Defendants established, through the injured plaintiff's own medical records, that her lumbar spine injuries, including a disc herniation, were not caused by the accident, but that she had a pre-existing condition for which she was already on disability leave from work before the accident (see Rivera v Fernandez & Ulloa Auto Group, 123 AD3d 509 [1st Dept 2014], affd 25 NY3d 1222 [2015]). Defendants also established that plaintiff did not sustain a serious injury to her cervical spine, through the affirmed report of their radiologist who opined that X-rays taken after the accident showed only minor degenerative conditions and no evidence of traumatic injury (see Mendoza v L. Two Go, Inc., 171 AD3d 462, 462 [1st Dept 2019]; see generally Toure v Avis Rent A Car Sys, Inc., 98 NY2d 345, 350, 353 [2002]).

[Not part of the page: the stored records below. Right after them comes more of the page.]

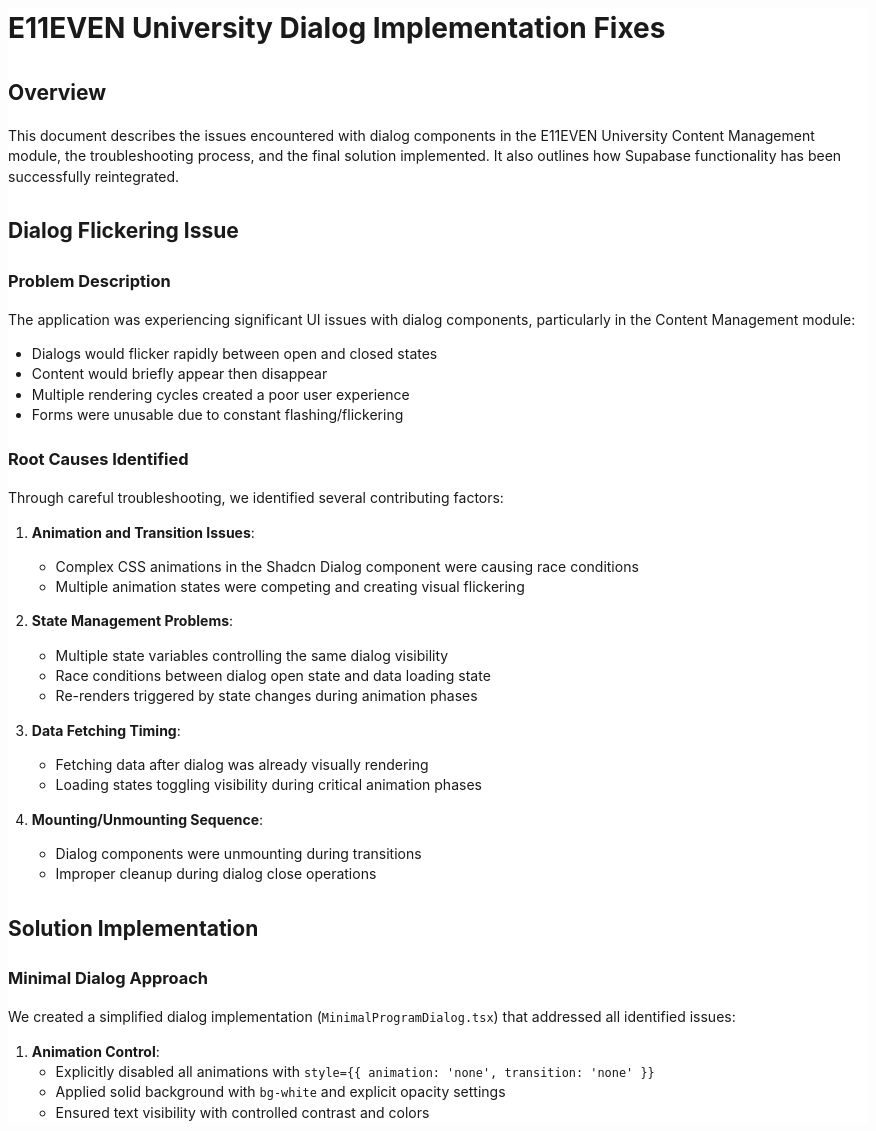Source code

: # E11EVEN University Dialog Implementation Fixes

## Overview

This document describes the issues encountered with dialog components in the E11EVEN University Content Management module, the troubleshooting process, and the final solution implemented. It also outlines how Supabase functionality has been successfully reintegrated.

## Dialog Flickering Issue

### Problem Description

The application was experiencing significant UI issues with dialog components, particularly in the Content Management module:
- Dialogs would flicker rapidly between open and closed states
- Content would briefly appear then disappear
- Multiple rendering cycles created a poor user experience
- Forms were unusable due to constant flashing/flickering

### Root Causes Identified

Through careful troubleshooting, we identified several contributing factors:

1. **Animation and Transition Issues**:
   - Complex CSS animations in the Shadcn Dialog component were causing race conditions
   - Multiple animation states were competing and creating visual flickering

2. **State Management Problems**:
   - Multiple state variables controlling the same dialog visibility
   - Race conditions between dialog open state and data loading state
   - Re-renders triggered by state changes during animation phases

3. **Data Fetching Timing**:
   - Fetching data after dialog was already visually rendering
   - Loading states toggling visibility during critical animation phases

4. **Mounting/Unmounting Sequence**:
   - Dialog components were unmounting during transitions
   - Improper cleanup during dialog close operations

## Solution Implementation

### Minimal Dialog Approach

We created a simplified dialog implementation (`MinimalProgramDialog.tsx`) that addressed all identified issues:

1. **Animation Control**:
   - Explicitly disabled all animations with `style={{ animation: 'none', transition: 'none' }}`
   - Applied solid background with `bg-white` and explicit opacity settings
   - Ensured text visibility with controlled contrast and colors
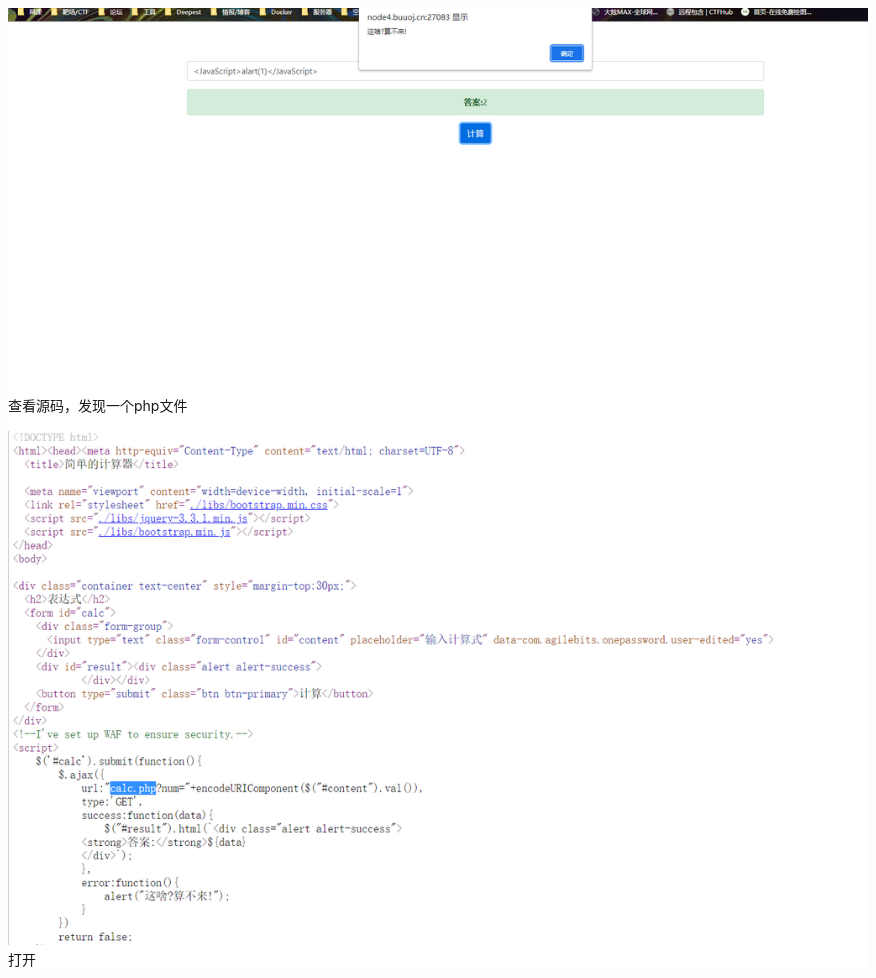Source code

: ![upload successful](./images/pasted-133.png)
查看源码，发现一个php文件

![upload successful](./images/pasted-151.png)
打开
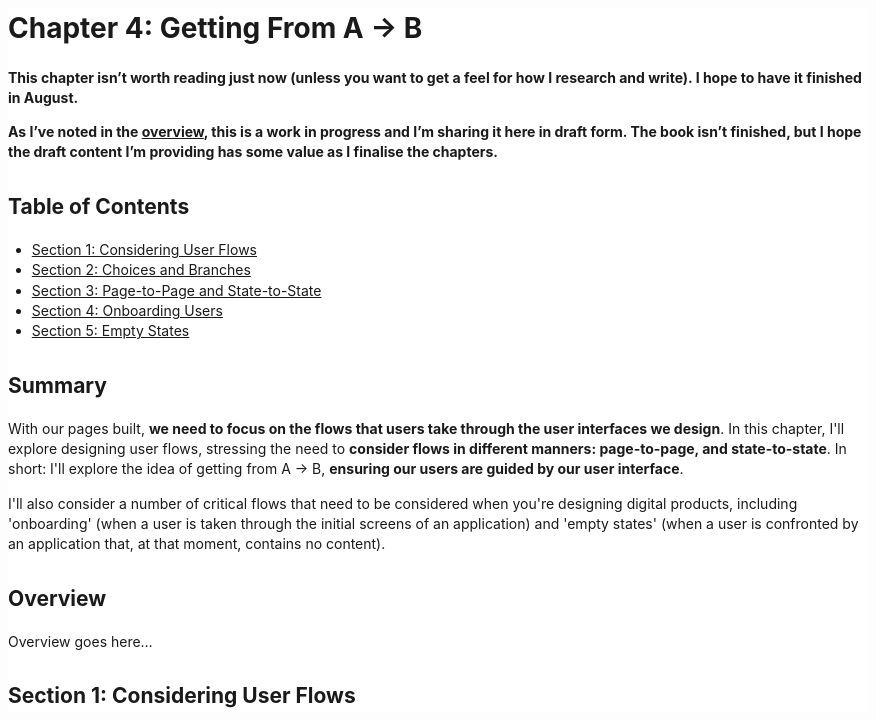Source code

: Chapter 4: Getting From A → B
=============================



**This chapter isn’t worth reading just now (unless you want to get a feel for how I research and write). I hope to have it finished in August.**

**As I’ve noted in the [overview](https://github.com/buildingbeautifuluis/bbuis/blob/master/00-Overview.md), this is a work in progress and I’m sharing it here in draft form. The book isn’t finished, but I hope the draft content I’m providing has some value as I finalise the chapters.**



Table of Contents
-----------------

+ [Section 1: Considering User Flows](#)
+ [Section 2: Choices and Branches](#)
+ [Section 3: Page-to-Page and State-to-State](#)
+ [Section 4: Onboarding Users](#)
+ [Section 5: Empty States](#)



Summary
-------

With our pages built, **we need to focus on the flows that users take through the user interfaces we design**. In this chapter, I'll explore designing user flows, stressing the need to **consider flows in different manners: page-to-page, and state-to-state**. In short: I'll explore the idea of getting from A → B, **ensuring our users are guided by our user interface**.

I'll also consider a number of critical flows that need to be considered when you're designing digital products, including 'onboarding' (when a user is taken through the initial screens of an application) and 'empty states' (when a user is confronted by an application that, at that moment, contains no content).





Overview
--------

Overview goes here…



Section 1: Considering User Flows
---------------------------------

Plaintiff failed to raise a triable issue of fact, as her doctors failed to address her preexisting lumbar conditions and explain why they were not the cause of her claimed serious injuries (see Ortiz v Boamah, 169 AD3d 486 [1st Dept 2019]). Nor did her doctors provide any "objective basis or reason" to support a finding of aggravation of the preexisting lumbar conditions, or of any injuries different from those preexisting conditions (see Farmer v Ventkate, 117 AD3d 562 [1st Dept 2014]). Furthermore, plaintiff submitted no objective medical evidence of injury to her cervical spine, and her own medical records showed she had normal range of motion in the cervical spine (see Toure v Avis Rent A Car Sys, Inc., 98 NY2d at 350, 353).
Given the absence of any injuries causally related to the accident, plaintiff's 90/180 day claim also fails (see Henchy v VAS Express Corp., 115 AD3d 478, 480 [1st Dept 2014]). Plaintiff also failed to submit any evidence supporting her claim that she did not return to work after the accident due to a medically determined injury (see Morris v Ilya Cab Corp., 61 AD3d 434 [1st Dept 2009]). 	
THIS CONSTITUTES THE DECISION AND ORDER
OF THE SUPREME COURT, APPELLATE DIVISION, FIRST DEPARTMENT.